The Supreme Court takes umbrage to a junior officer filing an affidavit on behalf of the Defence Ministry over involvement of army and civilian officers in the illegal sale of arms
Dubbing as "very serious" the alleged involvement of army and civilian officers in the illegal sale of arms, the Supreme Court, Friday, took umbrage to a junior officer filing an affidavit on behalf of the Defence Ministry, which was asked to submit it afresh.
"Is the Ministry of Defence shirking to file an affidavit in the matter," a Bench comprising Justices B Sudershan Reddy and S S Nijjar said and wondered whether the weapons have landed in the hands of "dacoits". The Bench was anguished that the affidavit on behalf of the Ministry of Defence was filed by an army officer of the rank of Captain.
"On such a serious issue how can an officer of the rank of Captain file an affidavit on behalf of the Ministry of Defence," the Bench asked adding there was a need to maintain some "decorum" and a higher authority should have filed the affidavit. "It is a very serious matter. Where are those weapons? Are those in the hands of dacoits?" the Bench said while expressing its disappointment over the manner in which government handled the entire issue.
SC not satisfied with affidavit
"We are not satisfied with the affidavit filed on behalf of the Ministry of Defence. Accordingly, a proper affidavit has to be filed by the ministry," the Bench said and granted four weeks to the Centre to file a fresh affidavit.
The Bench said only after going through a proper affidavit, would it pass any directions on the PIL filed by advocate Arvind Kumar Sharma who has sought an inquiry either by the CBI or a former judge of the Supreme Court into the alleged racket involving illegal sale of arms and issuance of licenses.
At the outset, Sharma claimed that the affidavit by the Centre was a total "eyewash" as it has not named any senior officers of the rank of Brigadier and Major General, who were allegedly part of the racket.
Additional Solicitor General Vivek Tankha described the issue as "serious" but maintained that the PIL was for publicity which evoked strong protest from Sharma, who said he has raised an issue of national security while the government preferred to file an affidavit through a junior army officer.
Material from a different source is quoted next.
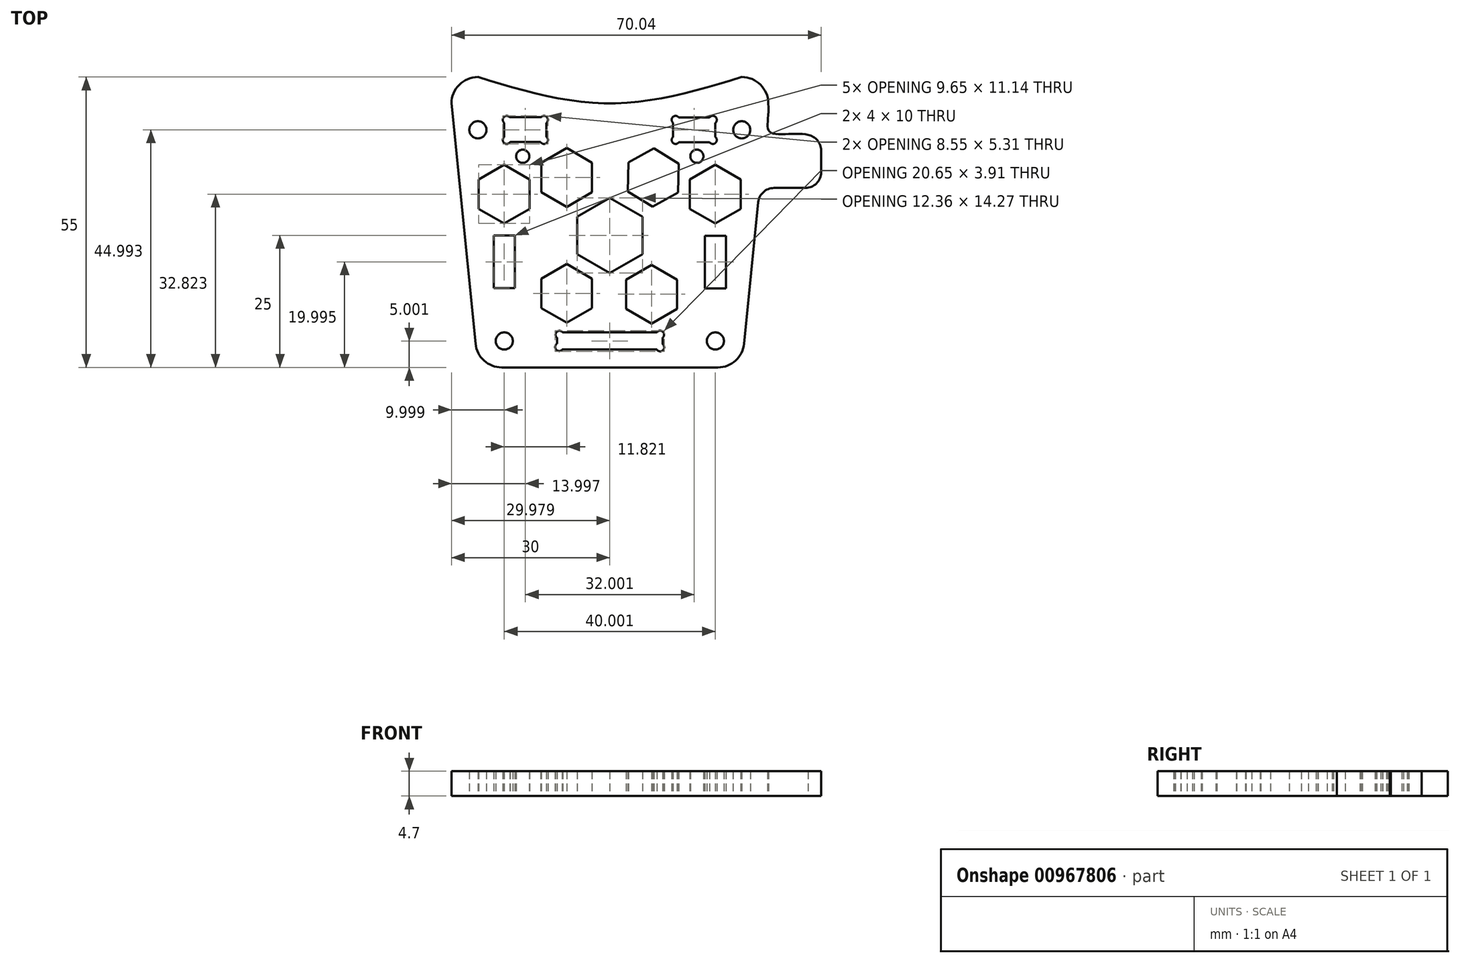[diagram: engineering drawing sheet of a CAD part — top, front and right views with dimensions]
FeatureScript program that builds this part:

At this point, the Bench questioned, "How an army officer can file an affidavit on behalf of the Ministry of Defence? "We cannot go by this affidavit," the bench said and raised objection that in the affidavit it was mentioned that 40 officers sold their weapons but it was also stated that only four top-ranking officials were allegedly involved in the racket of illegal selling of weapons.
Arms sold illegaly to gun houses
The affidavit filed by the Defence Ministry had stated that four top-ranking officials of the army procured weapons supplied to their colleagues and illegally sold them to arms dealers, gun houses and civilians. Forty others officers sold their own weapons and 25 others were found in possession of ammunition in excess to their entitlement, it had said.
The Ministry had stated that the three serving Lieutenant Colonels and a Colonel posted in Rajasthan were allegedly part of the racket and they coordinated procurement of non-service pattern weapons from army officials and sold them. Under the Army Rules, sale of NSP weapons is strictly prohibited. Besides the service weapon, every officer is entitled to keep a single NSP weapon, which has to be either returned on retirement or permission has to be taken if he chooses to retain it.
With disciplinary proceedings on against four officers, the MoD had said in the affidavit that it was looking into the issue throughout the country. A report prepared by a Court of Inquiry ordered by Headquarters of South Western Command has detailed a list of 72 high-ranking army officials across the country, who sold their NSP weapons in violation of the Army Order and the Army Act 1959.
Army initiated action against 10 officials
Based on this, the Army initiated disciplinary proceedings against all, except 10 officials, who have retired, and four serving officials who managed to retrieve their weapons. The list also includes 25 officers, who were posted at Indian Army Training Team, Bhutan, and possessed imported ammunition (50 rounds) in excess of their authorisation.
According to the PIL, the scam came to light in 2007 after authorities in Rajasthan's Ganganagar district noticed that several licenses were issued to dubious persons, including terrorists, smugglers and rowdy elements by local authorities without verification.
Subsequent investigations by the government revealed a larger racket in which several army officials, including some holding the rank of major generals, IAS officers and those belonging to Rajasthan State Service, were allegedly involved in the sale of arms to dubious elements.